DATA IN THIS EXERCISE Start Marker
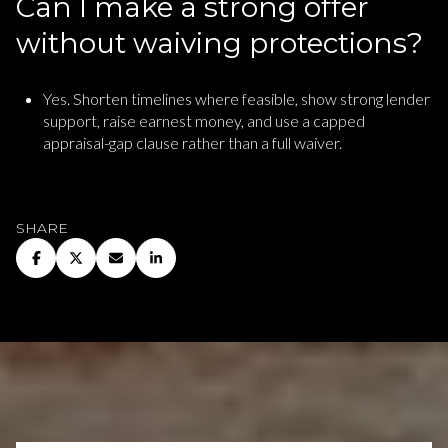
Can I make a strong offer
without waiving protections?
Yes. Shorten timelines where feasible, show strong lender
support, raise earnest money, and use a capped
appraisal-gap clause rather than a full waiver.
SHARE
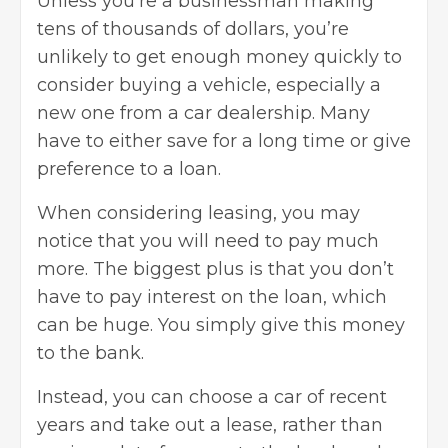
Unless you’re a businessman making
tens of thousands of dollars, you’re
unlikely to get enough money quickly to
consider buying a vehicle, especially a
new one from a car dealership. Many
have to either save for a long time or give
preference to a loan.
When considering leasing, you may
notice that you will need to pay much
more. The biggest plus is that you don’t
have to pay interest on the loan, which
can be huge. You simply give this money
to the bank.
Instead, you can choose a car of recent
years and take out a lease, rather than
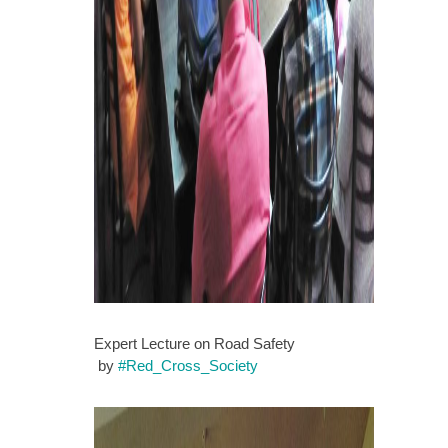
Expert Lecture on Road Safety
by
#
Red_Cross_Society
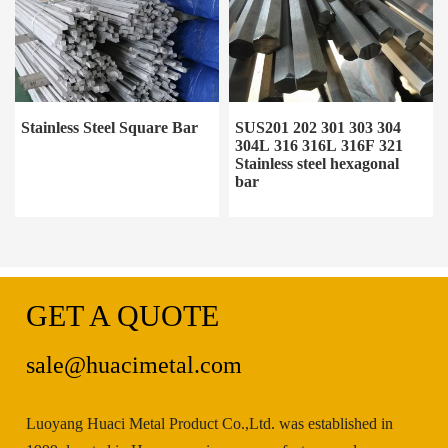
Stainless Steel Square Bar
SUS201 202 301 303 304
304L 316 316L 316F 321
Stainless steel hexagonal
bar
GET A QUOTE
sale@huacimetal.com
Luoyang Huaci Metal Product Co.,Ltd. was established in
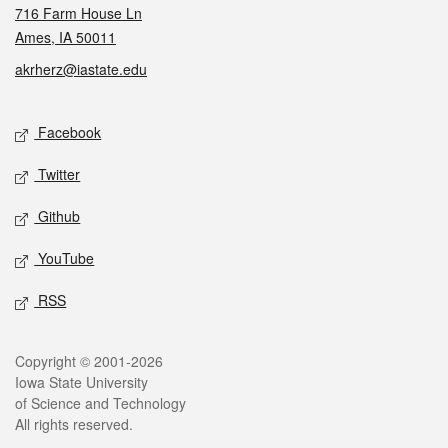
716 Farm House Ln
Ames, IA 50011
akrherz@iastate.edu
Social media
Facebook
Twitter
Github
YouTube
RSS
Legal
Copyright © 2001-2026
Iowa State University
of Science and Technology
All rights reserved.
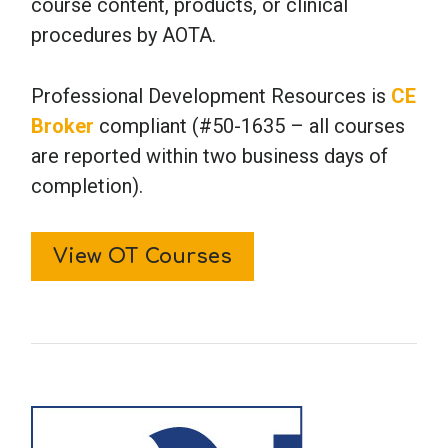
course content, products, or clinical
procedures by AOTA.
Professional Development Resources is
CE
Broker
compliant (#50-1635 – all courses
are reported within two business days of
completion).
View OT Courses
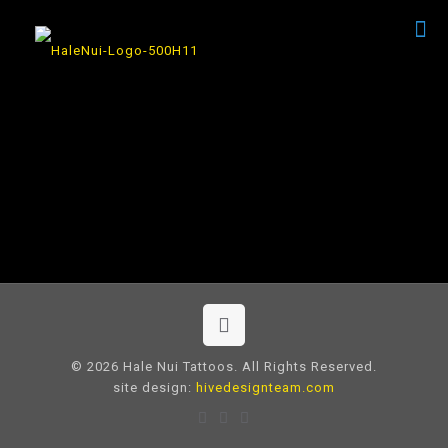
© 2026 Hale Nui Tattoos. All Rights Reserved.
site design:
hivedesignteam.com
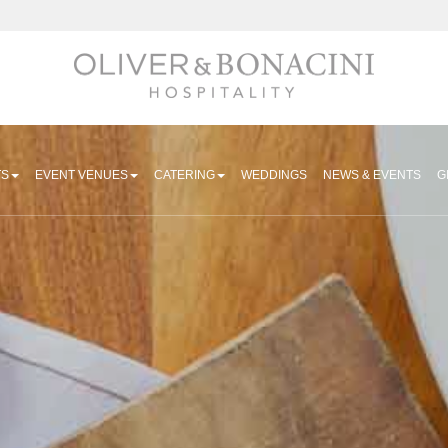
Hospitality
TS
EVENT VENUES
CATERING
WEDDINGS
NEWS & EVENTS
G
DATA IN THIS EXERCISE End Marker
» **WHAT IS REQUIRED**:
Would you please copy all lines in the data that contain the word "rather"?

» **ANSWER FOR THE TASK**:
appraisal-gap clause rather than a full waiver.
years and take out a lease, rather than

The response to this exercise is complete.